A core principle of the Jesuit philosophy is that God gave us our intellect specifically so that we could come to better understand him. You won’t find them trying to quibble about “micro” vs “macro” evolution or any of the other silliness that other groups use as a membership badge and try to talk in circles around. They do still believe that there is a super-natural world beyond our ability to directly observe, but everything about this world must be logically consistent and any apparent inconsistency is a flaw in your own understanding, not a flaw in the world or a “divine mystery”.
They are trained to draw a hard line between what they believe and what they know, and to treat any perceived inconsistency between the two as a reason to probe deeper until it makes sense. And any fellow Christian who gives the appearance of engaging in “belief in belief”? They’ll tear him a new one just as fast as Yudkowsky would, if not faster. They have his lack of tolerance for it, coupled with encyclopedic knowledge not only of the Bible’s contents, but also generally of practically every work by every significant Christian and major pagan philosopher before or since.

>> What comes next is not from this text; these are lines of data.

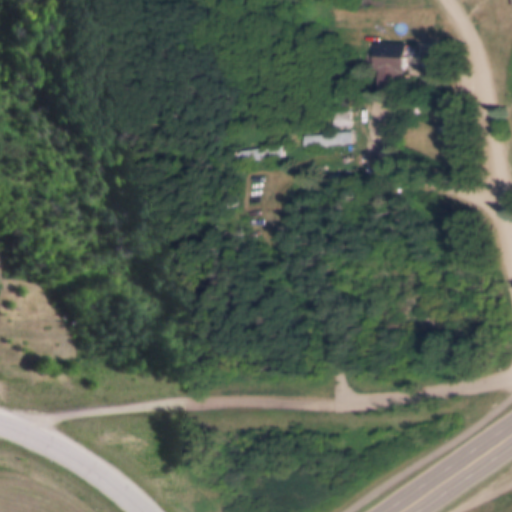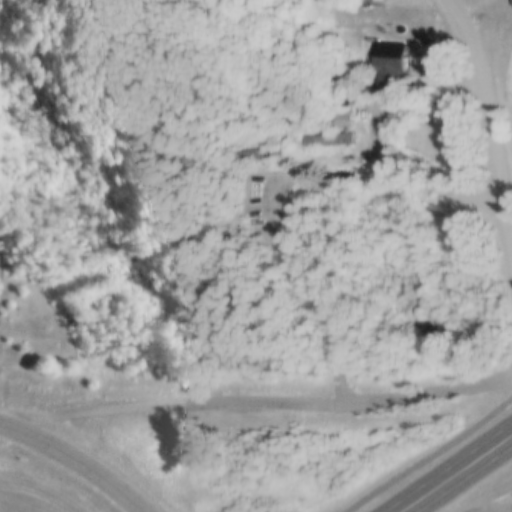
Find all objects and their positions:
building: (390, 59)
building: (390, 60)
building: (340, 116)
road: (491, 119)
building: (339, 121)
building: (327, 135)
building: (324, 141)
building: (254, 150)
building: (254, 154)
road: (412, 175)
building: (223, 193)
building: (223, 198)
road: (309, 291)
road: (430, 394)
road: (173, 402)
road: (430, 455)
road: (75, 460)
road: (457, 474)
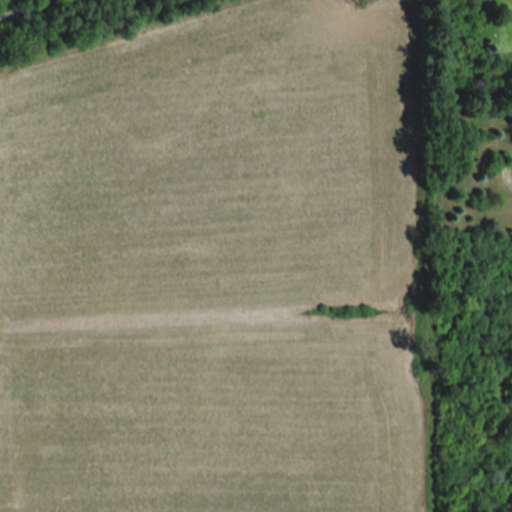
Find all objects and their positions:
road: (30, 9)
crop: (212, 265)
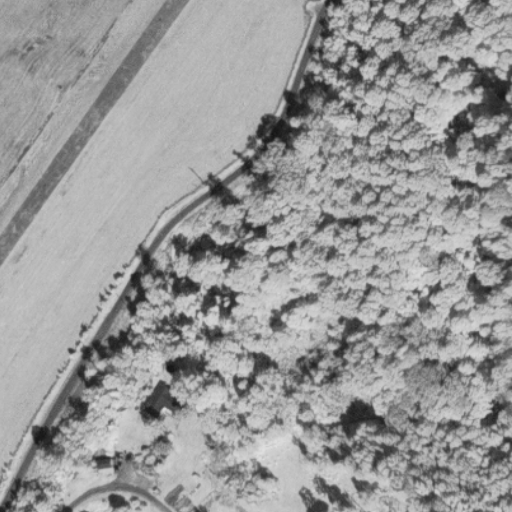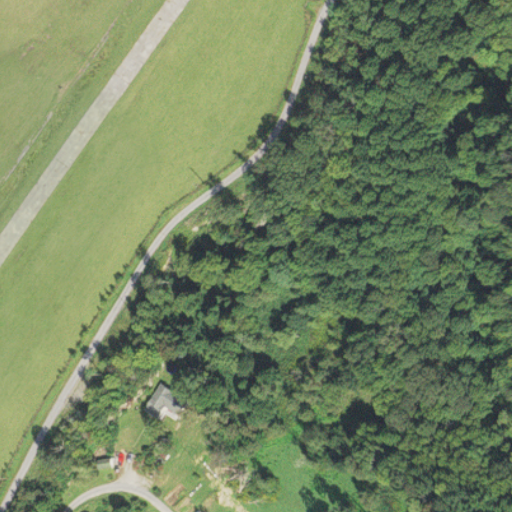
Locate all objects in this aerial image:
road: (154, 239)
building: (168, 402)
road: (117, 487)
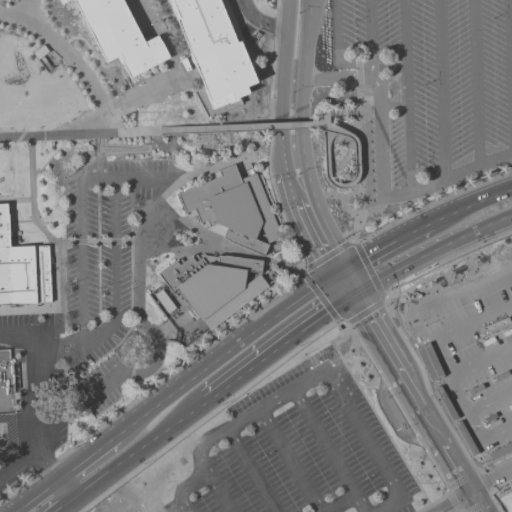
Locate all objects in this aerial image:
road: (26, 13)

I suppose a good way to explain the fundamental difference is that where most Christian sects believe that certain things are true because they are in the Bible, the Jesuits would say that the stories in the Bible were selected because they teach a fundamental truth or two. Were it not for the weight of Catholic tradition, I strongly suspect many Jesuits would be in favor of continuing to add to the anthology that is the Bible as we develop better stories for teaching the desired lessons. Or, at least, developing an updated one that would make sense to a modern reader without having to spend decades studying all the cultural context necessary to understand what’s going on. I first heard the observation that “The Lord of the Rings is a fundamentally Christian story and worldview, just dressed up in different mythology” from a Jesuit for example.
Definitely interesting people and nearly always worth developing a relationship with when you can. And while they’ll try to convert you, they’ll do it by presenting logical arguments, not by shouting and hitting you with a large book. They’ll take what they consider to be the core lessons and principles of Christianity and recompute how to explain them couched in your own world view. And if you end up agreeing on everything but the mythology? Well that’s good enough.
I’m instantly thinking about politics: there are many cases where you cannot build a clear model of what’s going on exactly in a given government, and the information is not only not transparent but also degraded with all the noise, intentional and not. I think it’s reasonable to maintain the feeling of doubt while ruminating on such topics.